begin Items

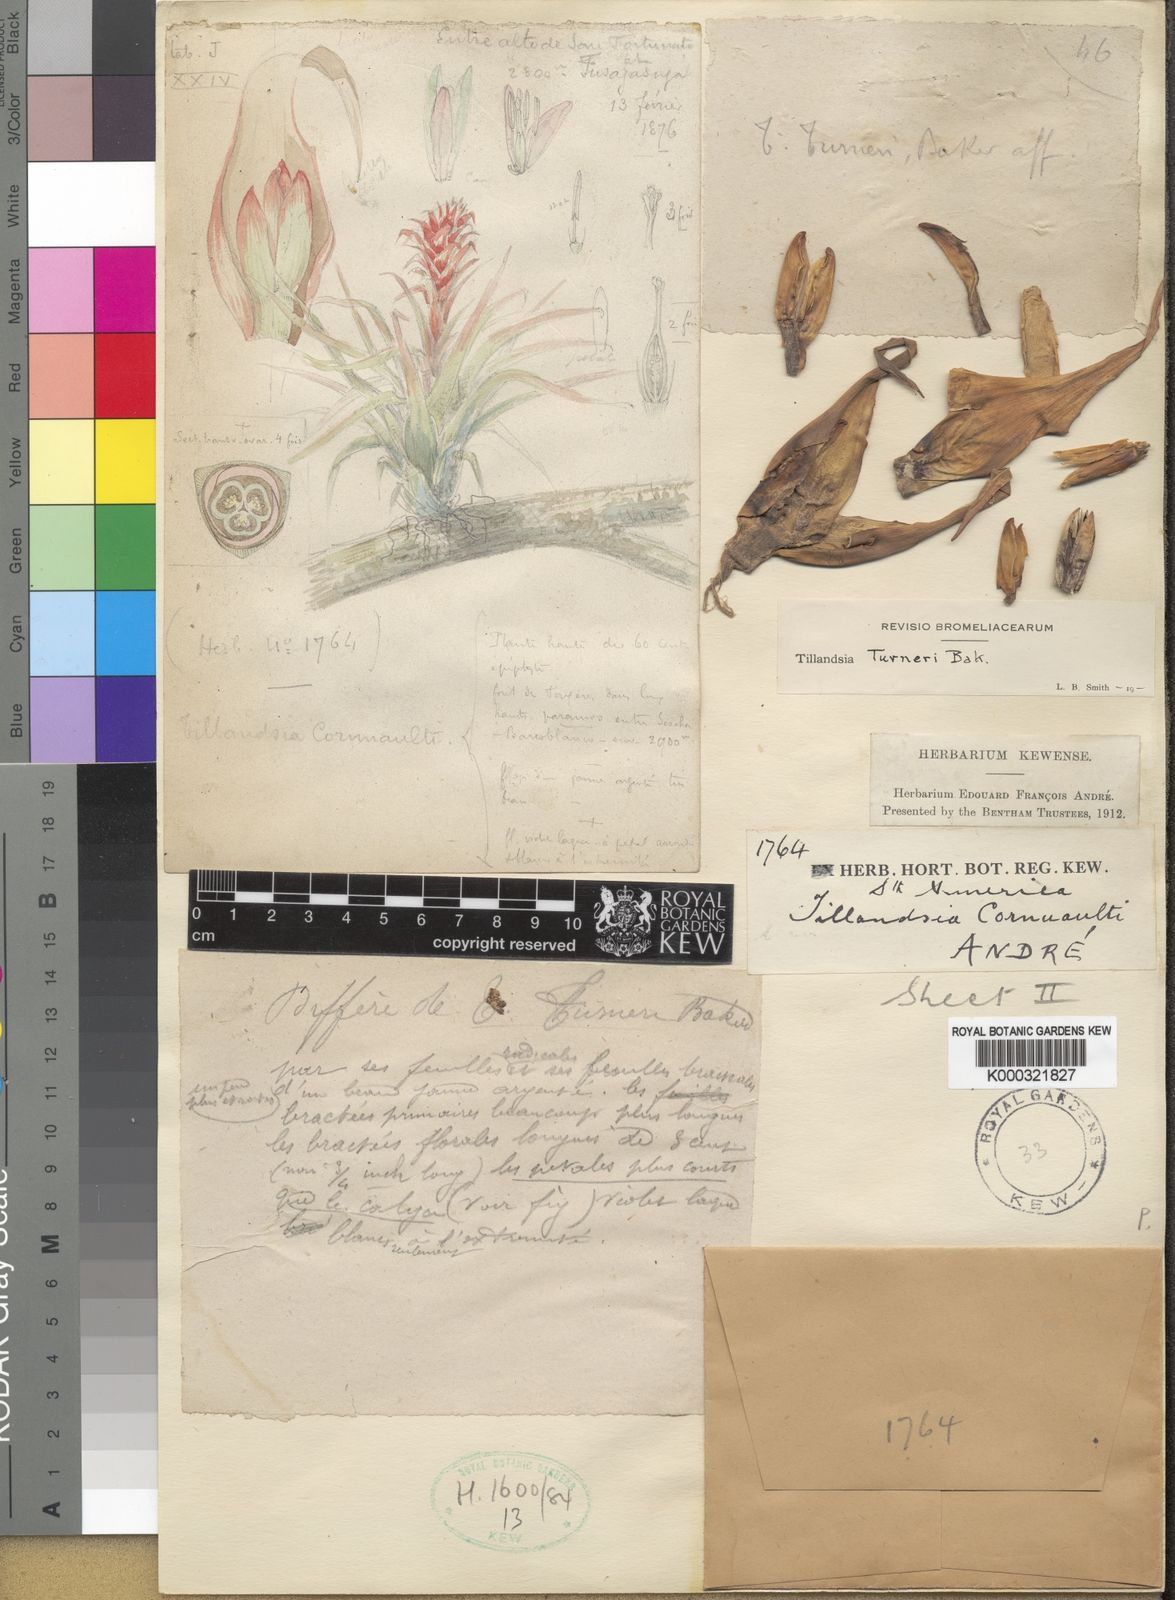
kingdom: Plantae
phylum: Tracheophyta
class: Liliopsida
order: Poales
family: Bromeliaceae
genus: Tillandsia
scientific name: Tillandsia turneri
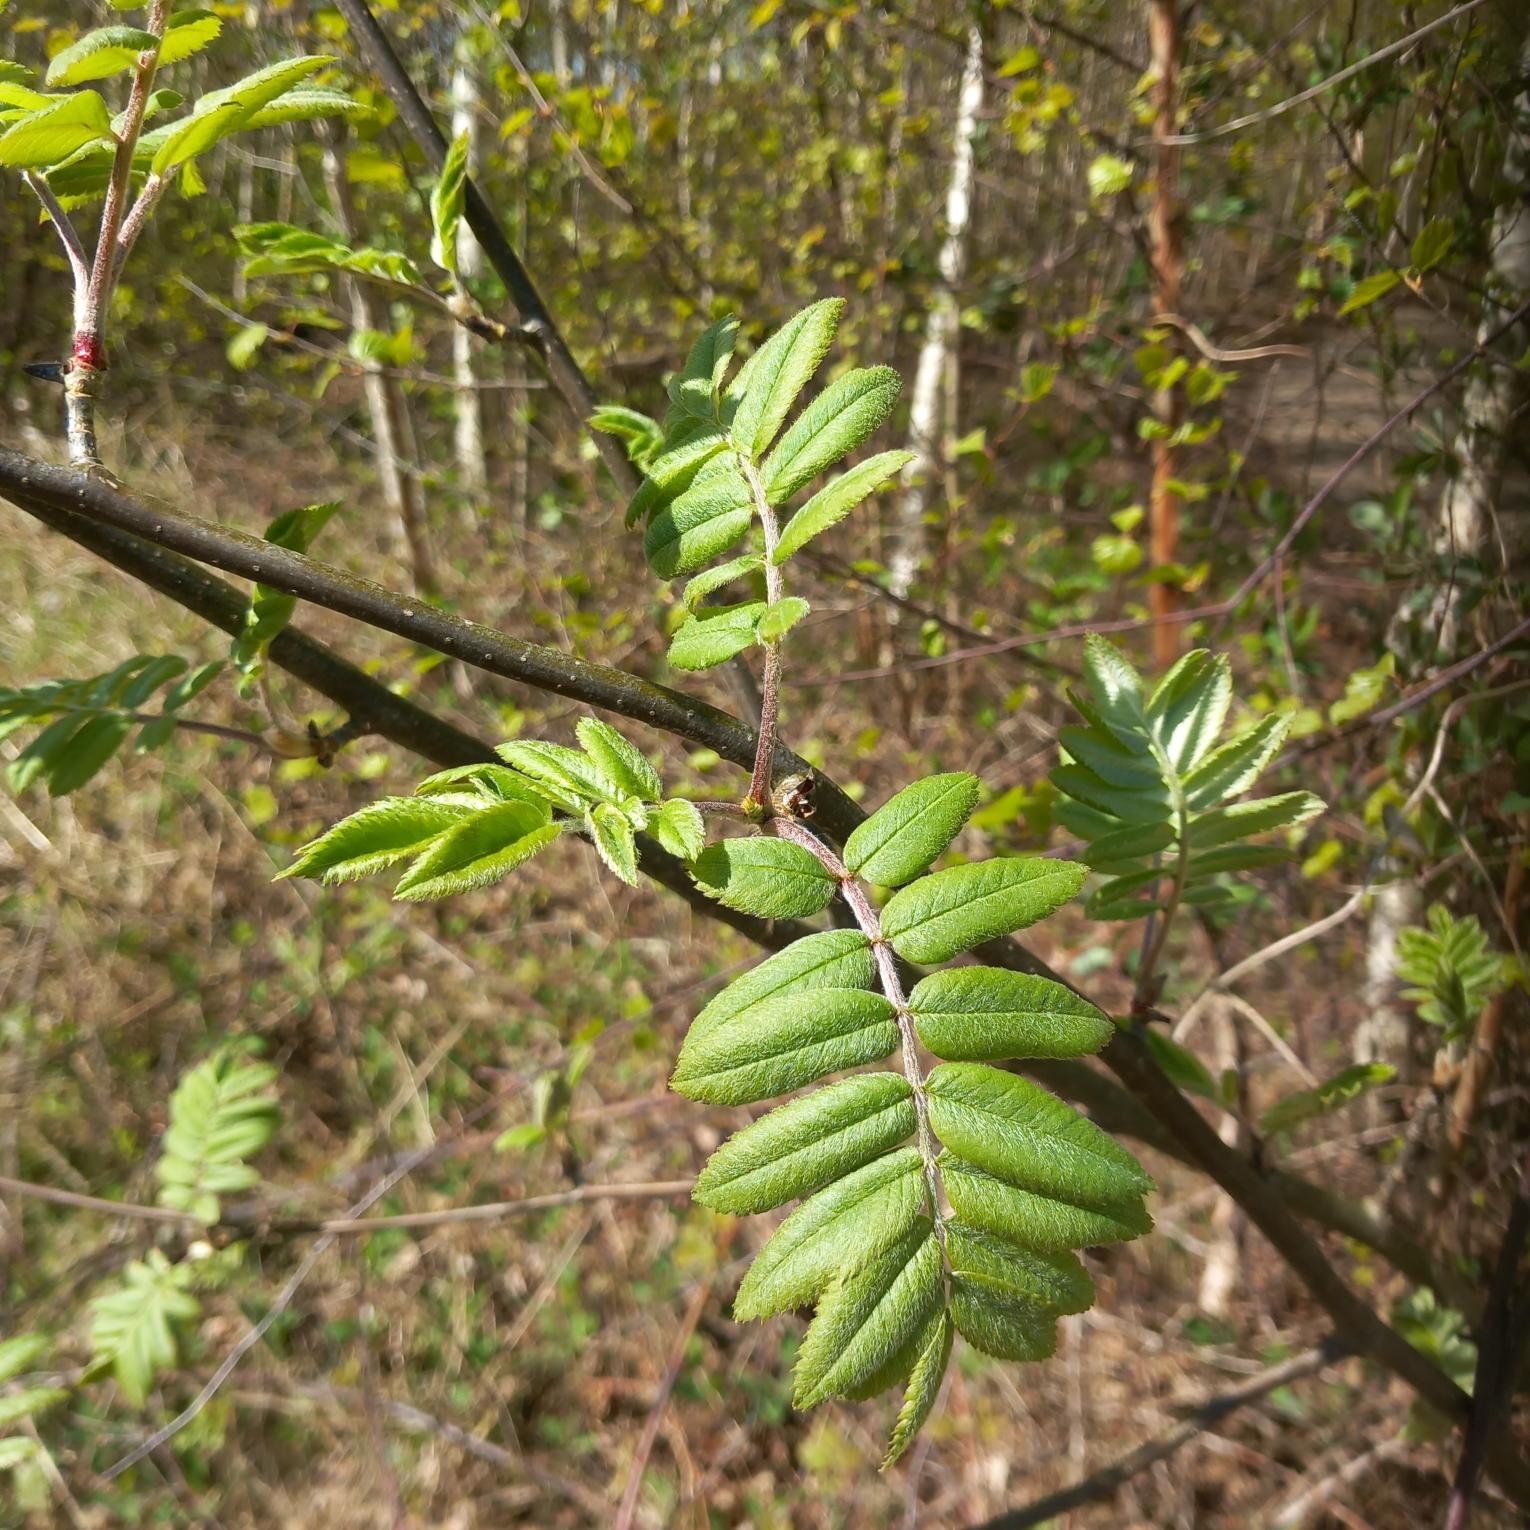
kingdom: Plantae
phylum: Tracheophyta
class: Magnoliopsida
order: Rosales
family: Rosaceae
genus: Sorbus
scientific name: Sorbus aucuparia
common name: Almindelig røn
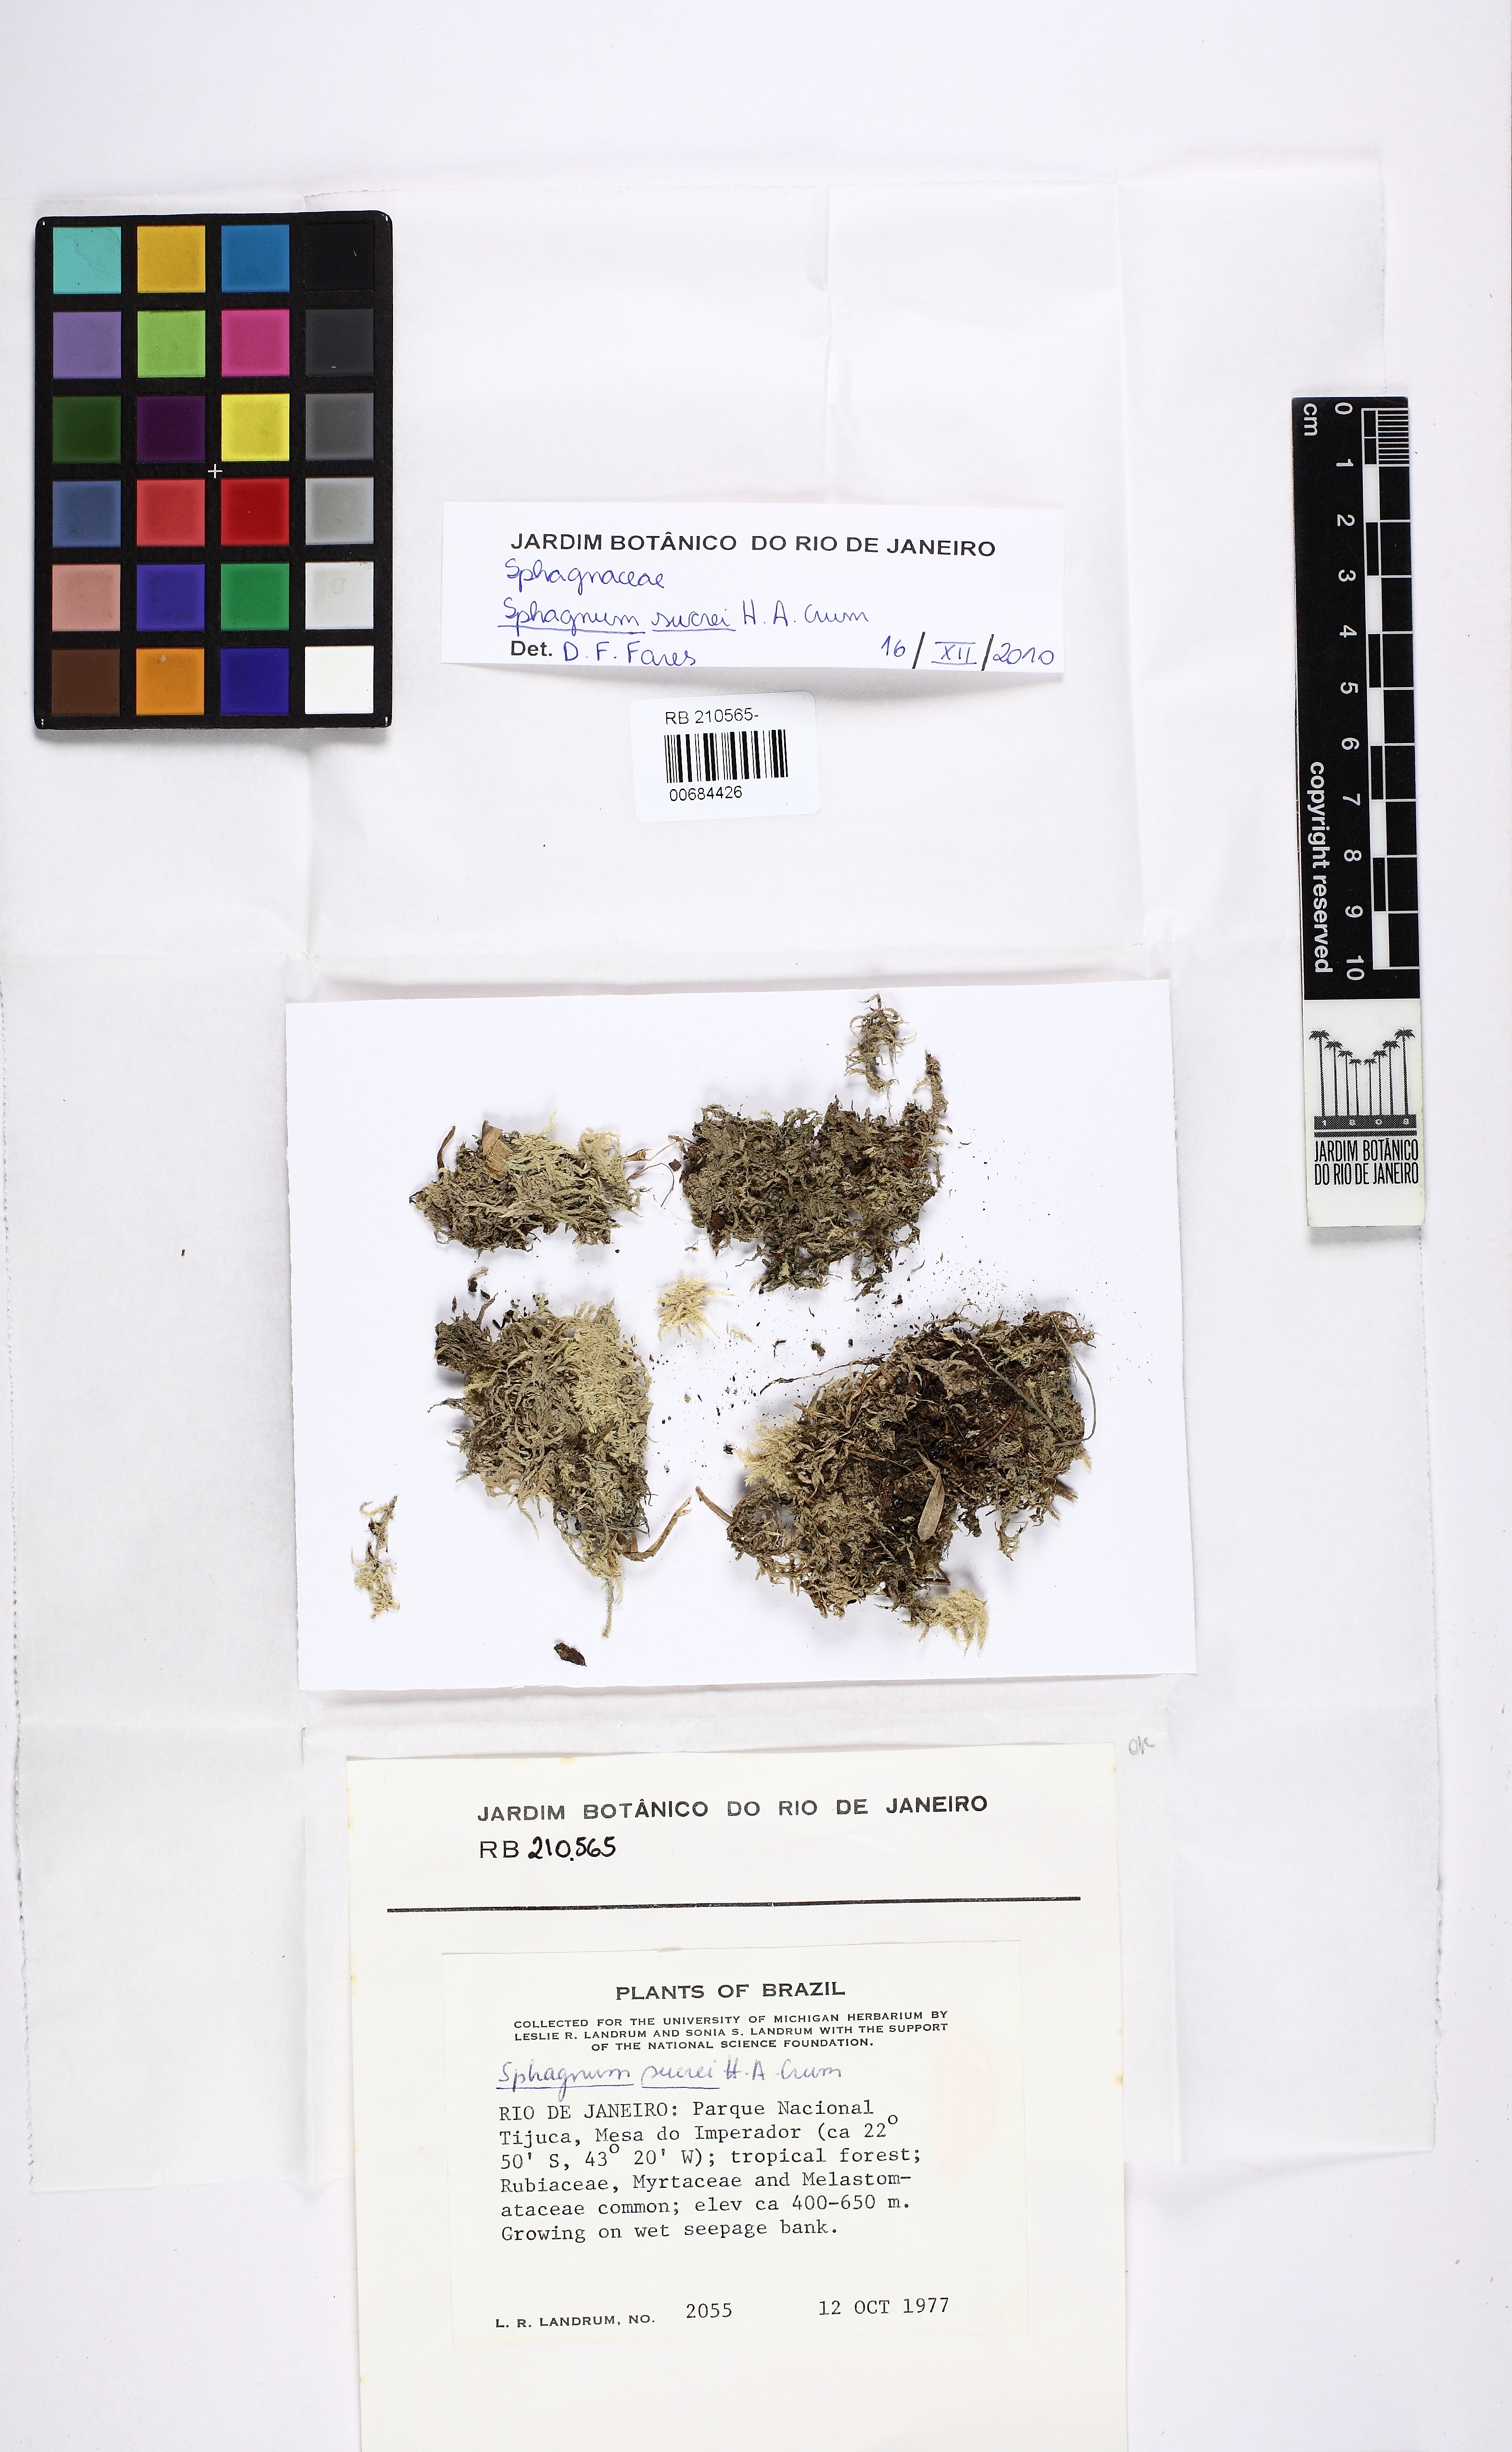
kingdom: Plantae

end Items

* **Objective**: Rewrite the stretch from the line containing "class: Magnoliopsida" through the end of the entries, changing "common name" to "vernacular name" and keeping everything else the same. Omit the pictures from your answer.

* **Solved exercise**:
class: Magnoliopsida
order: Rosales
family: Rosaceae
genus: Sorbus
scientific name: Sorbus aucuparia
vernacular name: Almindelig røn
kingdom: Plantae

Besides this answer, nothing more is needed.